It has been reported that the ransomware STOP represents 56% of the attacks registered so far. The number of victims of this malware ranges between 116,000 confirmed cases and 460,000 unconfirmed cases.
Ransomware attacks are on the rise, which has cost victims hundreds of thousands of dollars every month. However, a new tool, aimed at unlocking encrypted data, could mean the end to a particularly virulent malware, known as STOP, which represents 56% of recorded attacks.
The ransomware acts by encrypting the local files found on specific computers, only unlocking them if the victim pays a fee, which is often in cryptocurrencies such as Bitcoin. In recent months, these attacks have experienced a resurgence, especially in municipal bodies, local businesses and schools, among other objectives.
In this case, STOP spreads through links that promise that users can download paid software for free. This type of malware is aimed primarily at older users and children. In this regard, the cybersecurity company Emsisoft explains that STOP hides clues in the encrypted files, which can be decrypted to reveal the key.
The company found a way to restore the hijacked files, without paying the ransom, through a new tool. It performs a review that allows the recovery of the clues, which can be used to discover the code for decryption. Emsisoft spokesman Brett Callow said that this solution can frustrate up to 70% of attacks.
Callow said that there is “great acceptance” of the tool among users. He adds that the number of victims, ranging between 116,000 confirmed cases and 460,000 unconfirmed cases, forced Emsisoft to outsource customer service for the tool to BleepingComputer, an online cybersecurity community. He said that this was the only way to handle this great flood of inquiries.

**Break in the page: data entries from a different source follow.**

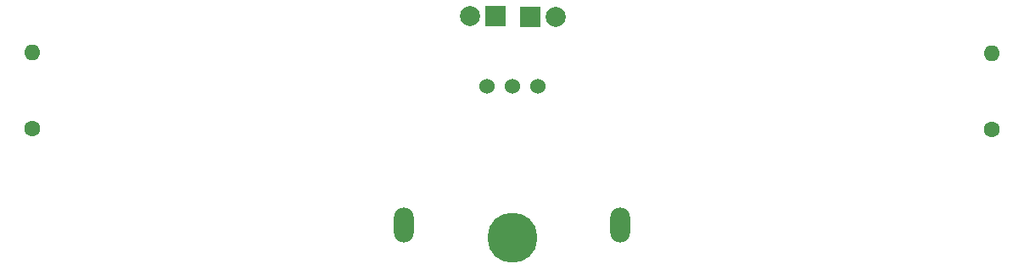
<source format=gbr>
%TF.GenerationSoftware,KiCad,Pcbnew,8.0.5*%
%TF.CreationDate,2025-02-18T13:06:52+00:00*%
%TF.ProjectId,bat-design,6261742d-6465-4736-9967-6e2e6b696361,v1*%
%TF.SameCoordinates,Original*%
%TF.FileFunction,Soldermask,Bot*%
%TF.FilePolarity,Negative*%
%FSLAX46Y46*%
G04 Gerber Fmt 4.6, Leading zero omitted, Abs format (unit mm)*
G04 Created by KiCad (PCBNEW 8.0.5) date 2025-02-18 13:06:52*
%MOMM*%
%LPD*%
G01*
G04 APERTURE LIST*
%ADD10R,2.000000X2.000000*%
%ADD11C,2.000000*%
%ADD12C,1.600000*%
%ADD13O,1.600000X1.600000*%
%ADD14O,2.000000X3.500000*%
%ADD15C,5.000000*%
%ADD16C,1.524000*%
G04 APERTURE END LIST*
D10*
%TO.C,D1*%
X93345000Y-149707600D03*
D11*
X90805000Y-149707600D03*
%TD*%
D10*
%TO.C,D2*%
X96799400Y-149733000D03*
D11*
X99339400Y-149733000D03*
%TD*%
D12*
%TO.C,R1*%
X47117000Y-160985200D03*
D13*
X47117000Y-153365200D03*
%TD*%
D12*
%TO.C,R2*%
X142849600Y-161061400D03*
D13*
X142849600Y-153441400D03*
%TD*%
D14*
%TO.C,Battery:CR2032*%
X84216400Y-170586400D03*
X105816400Y-170586400D03*
D15*
X95016400Y-171856400D03*
%TD*%
D16*
%TO.C,switch*%
X92481400Y-156743400D03*
X95021400Y-156743400D03*
X97561400Y-156743400D03*
%TD*%
M02*

</source>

BleepingComputer is comprised of hundreds of volunteers, who are responsible for helping malware victims. Lawrence Abrams, community spokesman, explained that, despite how much volunteers have tried to help, in many cases there is nothing that can be done. With the launch of the STOP decryption service, developed by Emsisoft, these volunteers will finally be able to help many desperate victims to recover their files.
There is no doubt that prevention is a better option than waiting for a cure. Callow states that ransomware attacks can be avoided by uploading files to cloud-based services that support “versioning,” which simply means that the cloud service maintains multiple copies of each file. In other words, if the most recent version is encrypted, the option of using an earlier version is available.
Eventually, it is usual for attackers to become more skilled, by becoming familiar with the latest decryption tool, which tends to improve their arsenal. Callow said that that happens all the time, since they manage to solve the encryption while the developers change the nature of things or start again. Its objective is simply to allow victims to recover their data, without having to pay the ransom. At the moment, this new tool will be in charge of doing exactly the job.